[Task statement] Report each line from the listing that the string "lines" appears in.
*** Begin section ***
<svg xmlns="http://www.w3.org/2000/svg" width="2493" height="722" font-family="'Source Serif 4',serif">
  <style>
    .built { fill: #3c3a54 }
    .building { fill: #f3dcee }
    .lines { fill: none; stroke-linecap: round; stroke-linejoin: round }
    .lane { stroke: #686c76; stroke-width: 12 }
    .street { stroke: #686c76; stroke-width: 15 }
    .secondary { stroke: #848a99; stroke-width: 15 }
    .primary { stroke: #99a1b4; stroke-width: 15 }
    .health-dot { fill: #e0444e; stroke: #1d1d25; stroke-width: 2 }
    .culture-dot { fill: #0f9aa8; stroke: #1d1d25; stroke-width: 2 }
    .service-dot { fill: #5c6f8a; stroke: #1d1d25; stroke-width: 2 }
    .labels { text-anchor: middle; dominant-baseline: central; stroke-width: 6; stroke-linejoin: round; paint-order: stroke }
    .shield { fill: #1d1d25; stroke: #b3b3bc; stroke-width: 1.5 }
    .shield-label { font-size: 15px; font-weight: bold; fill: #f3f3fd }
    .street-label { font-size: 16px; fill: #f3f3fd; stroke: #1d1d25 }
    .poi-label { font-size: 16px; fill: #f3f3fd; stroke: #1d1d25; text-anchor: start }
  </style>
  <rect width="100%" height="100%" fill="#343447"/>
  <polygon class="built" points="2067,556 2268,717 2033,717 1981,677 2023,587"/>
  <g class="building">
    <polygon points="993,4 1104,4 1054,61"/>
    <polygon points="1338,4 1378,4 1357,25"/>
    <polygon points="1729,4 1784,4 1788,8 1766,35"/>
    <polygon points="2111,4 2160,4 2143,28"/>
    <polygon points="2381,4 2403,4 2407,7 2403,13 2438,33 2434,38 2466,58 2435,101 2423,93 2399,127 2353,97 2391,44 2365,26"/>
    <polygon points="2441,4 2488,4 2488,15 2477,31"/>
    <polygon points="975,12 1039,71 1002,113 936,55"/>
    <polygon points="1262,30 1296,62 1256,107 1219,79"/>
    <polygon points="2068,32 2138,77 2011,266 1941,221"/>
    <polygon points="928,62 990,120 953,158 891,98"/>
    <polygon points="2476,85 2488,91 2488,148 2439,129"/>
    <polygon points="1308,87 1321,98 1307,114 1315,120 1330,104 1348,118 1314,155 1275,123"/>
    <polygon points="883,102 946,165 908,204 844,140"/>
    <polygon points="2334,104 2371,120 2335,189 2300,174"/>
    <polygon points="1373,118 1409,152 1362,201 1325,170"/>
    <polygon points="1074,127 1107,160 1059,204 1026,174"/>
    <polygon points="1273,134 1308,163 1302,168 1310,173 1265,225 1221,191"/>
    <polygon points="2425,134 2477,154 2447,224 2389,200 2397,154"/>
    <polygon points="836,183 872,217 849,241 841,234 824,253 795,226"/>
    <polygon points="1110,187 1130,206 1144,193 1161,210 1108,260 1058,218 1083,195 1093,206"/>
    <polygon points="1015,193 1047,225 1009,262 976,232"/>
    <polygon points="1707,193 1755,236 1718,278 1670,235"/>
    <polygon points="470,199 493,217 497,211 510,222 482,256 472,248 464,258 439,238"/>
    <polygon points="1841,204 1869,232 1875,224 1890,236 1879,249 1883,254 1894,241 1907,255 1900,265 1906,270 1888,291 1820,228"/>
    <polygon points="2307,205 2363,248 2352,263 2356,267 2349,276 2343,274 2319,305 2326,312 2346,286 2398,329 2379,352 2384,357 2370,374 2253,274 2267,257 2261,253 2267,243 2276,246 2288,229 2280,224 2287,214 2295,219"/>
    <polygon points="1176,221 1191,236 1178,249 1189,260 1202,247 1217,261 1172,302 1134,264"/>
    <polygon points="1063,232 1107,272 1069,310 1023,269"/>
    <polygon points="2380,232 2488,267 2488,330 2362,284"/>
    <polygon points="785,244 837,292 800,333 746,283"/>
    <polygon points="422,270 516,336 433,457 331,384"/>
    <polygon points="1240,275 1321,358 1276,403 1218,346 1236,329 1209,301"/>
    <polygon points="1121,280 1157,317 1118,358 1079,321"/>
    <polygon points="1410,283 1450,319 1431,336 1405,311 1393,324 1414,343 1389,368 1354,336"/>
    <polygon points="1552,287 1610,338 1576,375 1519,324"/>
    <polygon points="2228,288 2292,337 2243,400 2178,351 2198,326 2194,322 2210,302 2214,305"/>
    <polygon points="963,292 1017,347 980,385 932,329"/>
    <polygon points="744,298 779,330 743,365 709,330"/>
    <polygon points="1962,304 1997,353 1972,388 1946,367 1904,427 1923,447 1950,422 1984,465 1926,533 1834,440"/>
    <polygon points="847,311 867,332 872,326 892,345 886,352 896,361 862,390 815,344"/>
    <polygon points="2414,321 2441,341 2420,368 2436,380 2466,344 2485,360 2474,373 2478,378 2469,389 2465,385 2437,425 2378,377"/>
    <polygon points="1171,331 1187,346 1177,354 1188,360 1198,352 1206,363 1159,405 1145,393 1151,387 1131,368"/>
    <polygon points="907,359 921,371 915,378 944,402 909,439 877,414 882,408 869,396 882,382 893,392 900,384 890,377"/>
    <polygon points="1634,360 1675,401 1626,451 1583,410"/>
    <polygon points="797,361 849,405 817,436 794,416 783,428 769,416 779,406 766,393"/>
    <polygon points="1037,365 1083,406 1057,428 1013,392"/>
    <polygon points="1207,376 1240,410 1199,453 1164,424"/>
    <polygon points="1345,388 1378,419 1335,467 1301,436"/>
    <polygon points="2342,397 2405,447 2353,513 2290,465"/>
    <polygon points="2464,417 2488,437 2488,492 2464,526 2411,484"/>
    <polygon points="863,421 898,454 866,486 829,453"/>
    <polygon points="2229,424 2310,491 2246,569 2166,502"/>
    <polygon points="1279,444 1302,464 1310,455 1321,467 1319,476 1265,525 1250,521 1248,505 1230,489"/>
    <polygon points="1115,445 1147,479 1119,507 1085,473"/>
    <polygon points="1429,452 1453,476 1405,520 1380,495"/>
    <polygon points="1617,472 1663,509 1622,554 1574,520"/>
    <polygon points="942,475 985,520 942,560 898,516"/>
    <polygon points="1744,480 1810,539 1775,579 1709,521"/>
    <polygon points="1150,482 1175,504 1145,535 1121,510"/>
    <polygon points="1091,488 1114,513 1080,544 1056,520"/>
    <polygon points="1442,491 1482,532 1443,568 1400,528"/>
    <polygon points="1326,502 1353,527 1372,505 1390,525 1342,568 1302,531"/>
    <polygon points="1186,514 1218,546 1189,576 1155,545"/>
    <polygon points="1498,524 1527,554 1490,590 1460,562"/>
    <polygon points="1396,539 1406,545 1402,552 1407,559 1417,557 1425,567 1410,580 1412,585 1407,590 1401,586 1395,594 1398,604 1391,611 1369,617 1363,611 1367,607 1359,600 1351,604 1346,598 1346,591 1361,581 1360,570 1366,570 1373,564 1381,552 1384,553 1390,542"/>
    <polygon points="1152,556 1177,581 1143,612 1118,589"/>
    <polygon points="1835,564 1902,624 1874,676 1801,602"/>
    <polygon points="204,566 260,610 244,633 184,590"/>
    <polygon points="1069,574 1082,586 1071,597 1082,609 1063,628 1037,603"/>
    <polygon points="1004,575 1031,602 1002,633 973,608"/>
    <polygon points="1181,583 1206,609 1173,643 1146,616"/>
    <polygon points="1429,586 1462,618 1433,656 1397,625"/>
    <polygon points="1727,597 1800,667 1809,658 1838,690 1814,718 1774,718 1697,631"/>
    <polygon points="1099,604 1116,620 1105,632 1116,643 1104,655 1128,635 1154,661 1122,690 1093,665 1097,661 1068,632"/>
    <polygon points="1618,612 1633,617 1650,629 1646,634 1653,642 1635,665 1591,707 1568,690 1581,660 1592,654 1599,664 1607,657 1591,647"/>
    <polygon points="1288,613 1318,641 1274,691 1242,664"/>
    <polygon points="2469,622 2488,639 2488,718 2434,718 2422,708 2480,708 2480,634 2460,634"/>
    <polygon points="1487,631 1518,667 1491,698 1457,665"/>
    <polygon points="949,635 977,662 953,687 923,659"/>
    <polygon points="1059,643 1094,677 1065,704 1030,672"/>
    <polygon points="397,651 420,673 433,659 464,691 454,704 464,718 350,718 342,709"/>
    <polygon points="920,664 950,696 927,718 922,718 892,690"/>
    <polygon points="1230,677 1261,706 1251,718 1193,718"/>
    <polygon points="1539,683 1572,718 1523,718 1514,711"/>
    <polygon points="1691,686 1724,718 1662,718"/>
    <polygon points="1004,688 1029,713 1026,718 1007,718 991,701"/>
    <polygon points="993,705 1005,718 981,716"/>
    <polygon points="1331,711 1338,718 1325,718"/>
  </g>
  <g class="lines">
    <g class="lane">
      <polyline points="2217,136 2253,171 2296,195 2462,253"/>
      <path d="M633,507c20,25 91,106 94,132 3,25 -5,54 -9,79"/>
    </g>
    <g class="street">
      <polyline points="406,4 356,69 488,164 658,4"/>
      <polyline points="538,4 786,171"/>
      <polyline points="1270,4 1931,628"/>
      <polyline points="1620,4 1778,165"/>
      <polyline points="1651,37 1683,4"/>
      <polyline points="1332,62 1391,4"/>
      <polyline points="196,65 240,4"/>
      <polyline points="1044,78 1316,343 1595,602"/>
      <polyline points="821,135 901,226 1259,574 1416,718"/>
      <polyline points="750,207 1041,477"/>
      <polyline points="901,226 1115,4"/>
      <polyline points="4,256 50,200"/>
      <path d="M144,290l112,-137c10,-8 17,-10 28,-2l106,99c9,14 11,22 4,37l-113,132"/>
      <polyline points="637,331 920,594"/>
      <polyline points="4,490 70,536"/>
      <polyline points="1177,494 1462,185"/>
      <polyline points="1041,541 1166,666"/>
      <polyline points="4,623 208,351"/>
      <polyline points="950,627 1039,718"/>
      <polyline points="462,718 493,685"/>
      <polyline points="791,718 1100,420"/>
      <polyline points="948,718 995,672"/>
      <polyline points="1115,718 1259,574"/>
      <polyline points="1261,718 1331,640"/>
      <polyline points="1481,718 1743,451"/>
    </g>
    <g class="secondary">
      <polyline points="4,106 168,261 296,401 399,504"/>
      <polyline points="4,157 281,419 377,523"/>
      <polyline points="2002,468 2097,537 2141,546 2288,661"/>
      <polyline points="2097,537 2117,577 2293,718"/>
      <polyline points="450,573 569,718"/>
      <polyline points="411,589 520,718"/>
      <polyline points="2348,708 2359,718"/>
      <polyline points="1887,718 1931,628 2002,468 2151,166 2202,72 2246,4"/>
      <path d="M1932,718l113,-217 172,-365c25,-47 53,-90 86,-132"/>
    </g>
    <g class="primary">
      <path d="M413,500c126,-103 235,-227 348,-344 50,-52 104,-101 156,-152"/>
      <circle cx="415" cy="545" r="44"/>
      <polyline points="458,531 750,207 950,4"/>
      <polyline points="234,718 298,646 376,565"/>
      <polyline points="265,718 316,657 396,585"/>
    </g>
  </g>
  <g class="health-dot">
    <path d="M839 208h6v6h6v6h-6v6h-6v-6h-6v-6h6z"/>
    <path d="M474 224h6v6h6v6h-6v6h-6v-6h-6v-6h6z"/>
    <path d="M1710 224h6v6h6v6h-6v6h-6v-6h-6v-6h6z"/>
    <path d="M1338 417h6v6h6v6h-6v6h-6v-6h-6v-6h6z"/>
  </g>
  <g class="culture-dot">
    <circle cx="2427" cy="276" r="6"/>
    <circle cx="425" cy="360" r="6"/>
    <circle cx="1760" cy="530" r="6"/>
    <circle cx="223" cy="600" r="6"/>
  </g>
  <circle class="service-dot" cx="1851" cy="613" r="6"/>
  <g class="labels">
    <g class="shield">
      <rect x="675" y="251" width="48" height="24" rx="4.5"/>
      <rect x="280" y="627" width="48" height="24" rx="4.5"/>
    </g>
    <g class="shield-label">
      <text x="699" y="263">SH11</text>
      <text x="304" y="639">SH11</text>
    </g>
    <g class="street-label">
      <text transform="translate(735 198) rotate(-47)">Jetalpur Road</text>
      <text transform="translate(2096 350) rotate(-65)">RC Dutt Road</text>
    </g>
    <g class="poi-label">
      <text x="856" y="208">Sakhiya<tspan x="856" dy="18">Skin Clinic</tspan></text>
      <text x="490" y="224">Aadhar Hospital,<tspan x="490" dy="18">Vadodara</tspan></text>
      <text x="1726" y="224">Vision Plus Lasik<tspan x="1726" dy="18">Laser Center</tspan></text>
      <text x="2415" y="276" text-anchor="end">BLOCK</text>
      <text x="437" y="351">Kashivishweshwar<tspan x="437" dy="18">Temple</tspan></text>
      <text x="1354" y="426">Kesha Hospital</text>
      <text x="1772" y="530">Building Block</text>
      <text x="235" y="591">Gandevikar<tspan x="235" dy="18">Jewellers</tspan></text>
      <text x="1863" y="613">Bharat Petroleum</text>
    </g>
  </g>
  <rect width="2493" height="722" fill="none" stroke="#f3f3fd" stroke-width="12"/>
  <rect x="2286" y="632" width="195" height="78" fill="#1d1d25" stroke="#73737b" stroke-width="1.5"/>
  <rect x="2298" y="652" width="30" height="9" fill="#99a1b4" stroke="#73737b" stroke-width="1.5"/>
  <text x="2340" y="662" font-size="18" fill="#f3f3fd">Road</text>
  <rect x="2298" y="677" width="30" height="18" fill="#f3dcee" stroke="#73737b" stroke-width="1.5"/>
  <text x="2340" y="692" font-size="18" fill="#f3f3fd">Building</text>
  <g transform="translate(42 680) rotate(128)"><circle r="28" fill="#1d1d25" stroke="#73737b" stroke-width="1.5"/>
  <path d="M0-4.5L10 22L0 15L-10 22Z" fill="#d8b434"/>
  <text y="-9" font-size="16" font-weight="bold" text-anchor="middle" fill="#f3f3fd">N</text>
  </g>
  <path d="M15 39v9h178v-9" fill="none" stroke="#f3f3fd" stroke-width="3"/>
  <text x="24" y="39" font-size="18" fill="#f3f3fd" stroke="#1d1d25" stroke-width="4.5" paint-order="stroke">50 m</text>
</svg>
*** End section ***
[Response to the exercise]
    .lines { fill: none; stroke-linecap: round; stroke-linejoin: round }
  <g class="lines">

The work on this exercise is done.